Marcel Winatschek

Mickey

Disney is evil. Not in a fun, exaggerated way—evil in the way that most large institutions are evil. NDAs that keep employees quiet. Control mechanisms. A business model built on conditioning people’s emotional expectations. It works especially well on girls. They absorb the princess narratives young enough that it becomes structural. Later, they expect their actual relationships to match what Disney taught them, which is impossible.
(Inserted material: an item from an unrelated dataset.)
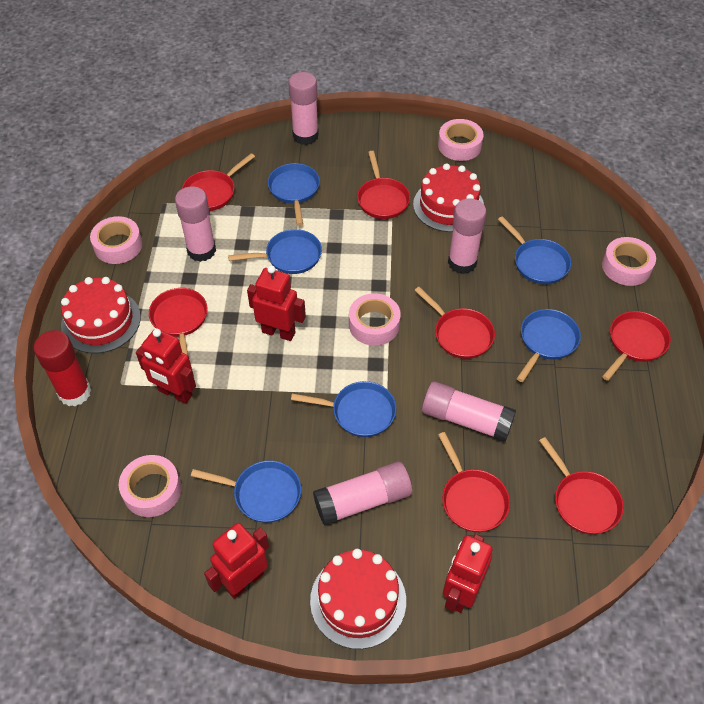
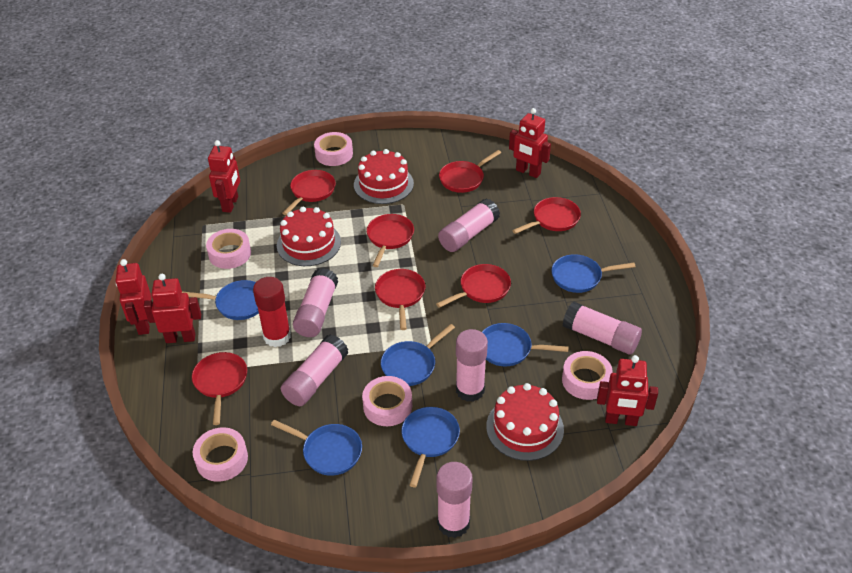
pink glue stick: [175,186,216,262] [289,72,319,145] [313,462,412,526] [422,382,516,442] [448,198,487,274] = 5 -> [281,334,348,406] [293,268,338,337] [436,462,473,538] [438,198,500,252] [456,329,488,402] [563,301,642,354] = 6
red robot: [136,329,196,404] [204,523,269,599] [247,265,306,341] [443,534,493,613] = 4 -> [116,259,152,335] [144,274,201,343] [208,140,240,213] [509,108,551,178] [597,355,658,426] = 5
Dating someone who grew up on Disney means committing to the whole thing. There’s an unspoken contract: watch the films, let them destroy you at the right moments, perform enjoyment of the Disney universe. By the third viewing of The Lion King, your defenses are gone and you’re crying at Mufasa and you don’t even care anymore. That’s the victory. Disney wins. It always wins.

I grew up on it too, so I can’t really judge. I was small, waking up early to watch Darkwing Duck, Captain Balu—those cartoons that pump courage and friendship directly into your brain before you know what’s happening. The messages stuck. They were supposed to stick. I remember learning from them in the way you only learn as a kid, without realizing you’re learning. It wasn’t like Dragon Ball Z, where it’s just constant violence and yelling. Disney had a point. Disney was trying to teach you something.

I watched Pepper Ann once with an ex—this blonde girl, busty, nothing special—and I was already thinking about someone else. Already knew what I was doing was garbage. Watched the whole episode anyway. Still remember what it was about, like my brain was cataloging the betrayal in real time. Disney does that. Even when you’re doing something you hate yourself for, the message gets through. It sticks.

So I’m grateful to Disney, which is fucked up because I also blame them for everything. They gave me something real as a kid. But they also wired me to expect love to feel like a fairy tale, and they wired every person I’ve cared about the same way. It’s a trap. I’m always going to be the guy who doesn’t measure up to the prince they imagined. I’m always the villain in their story.

And it all focuses on Mickey. That fucking mouse. Those enormous ears. That stupid laugh. The endless Oh boy routine like he’s not just a character but a philosophical position that Disney has decided to torture people with forever. I hate him. Not like hating a bad guy in a movie—actually, genuinely hate him. If I ever saw him in person—if I found myself in Disneyland and that thing appeared in front of me—I don’t trust myself. I really don’t. That mouse is everything Disney did to me, compressed into one ridiculous character. I want to hit it. I want to hit it so hard it stops smiling.